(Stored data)
>> start
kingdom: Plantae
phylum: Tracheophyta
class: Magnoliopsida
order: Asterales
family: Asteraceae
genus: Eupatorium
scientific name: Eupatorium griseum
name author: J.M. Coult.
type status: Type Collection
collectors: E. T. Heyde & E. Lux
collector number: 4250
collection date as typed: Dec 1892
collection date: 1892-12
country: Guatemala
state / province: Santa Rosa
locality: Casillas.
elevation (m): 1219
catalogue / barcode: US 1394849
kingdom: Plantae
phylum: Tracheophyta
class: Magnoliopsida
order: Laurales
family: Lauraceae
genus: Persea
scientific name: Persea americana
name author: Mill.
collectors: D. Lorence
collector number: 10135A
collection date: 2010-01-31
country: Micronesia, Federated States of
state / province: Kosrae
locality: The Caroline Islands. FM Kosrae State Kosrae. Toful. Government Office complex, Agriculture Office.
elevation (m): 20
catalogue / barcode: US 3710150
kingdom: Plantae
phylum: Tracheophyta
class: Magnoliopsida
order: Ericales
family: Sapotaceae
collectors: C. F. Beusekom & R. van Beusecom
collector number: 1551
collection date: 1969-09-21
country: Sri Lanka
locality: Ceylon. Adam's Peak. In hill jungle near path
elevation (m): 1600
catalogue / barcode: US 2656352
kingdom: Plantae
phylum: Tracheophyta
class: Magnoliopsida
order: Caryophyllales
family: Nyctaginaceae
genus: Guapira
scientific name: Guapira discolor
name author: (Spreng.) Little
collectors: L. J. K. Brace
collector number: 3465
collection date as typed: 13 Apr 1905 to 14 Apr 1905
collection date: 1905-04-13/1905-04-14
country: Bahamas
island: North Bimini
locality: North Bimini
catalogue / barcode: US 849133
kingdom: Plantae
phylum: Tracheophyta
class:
>> end
■ Given task ■
Output all of the data above again, line for line, without changing anything.

■ Full response ■
kingdom: Plantae
phylum: Tracheophyta
class: Magnoliopsida
order: Asterales
family: Asteraceae
genus: Eupatorium
scientific name: Eupatorium griseum
name author: J.M. Coult.
type status: Type Collection
collectors: E. T. Heyde & E. Lux
collector number: 4250
collection date as typed: Dec 1892
collection date: 1892-12
country: Guatemala
state / province: Santa Rosa
locality: Casillas.
elevation (m): 1219
catalogue / barcode: US 1394849
kingdom: Plantae
phylum: Tracheophyta
class: Magnoliopsida
order: Laurales
family: Lauraceae
genus: Persea
scientific name: Persea americana
name author: Mill.
collectors: D. Lorence
collector number: 10135A
collection date: 2010-01-31
country: Micronesia, Federated States of
state / province: Kosrae
locality: The Caroline Islands. FM Kosrae State Kosrae. Toful. Government Office complex, Agriculture Office.
elevation (m): 20
catalogue / barcode: US 3710150
kingdom: Plantae
phylum: Tracheophyta
class: Magnoliopsida
order: Ericales
family: Sapotaceae
collectors: C. F. Beusekom & R. van Beusecom
collector number: 1551
collection date: 1969-09-21
country: Sri Lanka
locality: Ceylon. Adam's Peak. In hill jungle near path
elevation (m): 1600
catalogue / barcode: US 2656352
kingdom: Plantae
phylum: Tracheophyta
class: Magnoliopsida
order: Caryophyllales
family: Nyctaginaceae
genus: Guapira
scientific name: Guapira discolor
name author: (Spreng.) Little
collectors: L. J. K. Brace
collector number: 3465
collection date as typed: 13 Apr 1905 to 14 Apr 1905
collection date: 1905-04-13/1905-04-14
country: Bahamas
island: North Bimini
locality: North Bimini
catalogue / barcode: US 849133
kingdom: Plantae
phylum: Tracheophyta
class:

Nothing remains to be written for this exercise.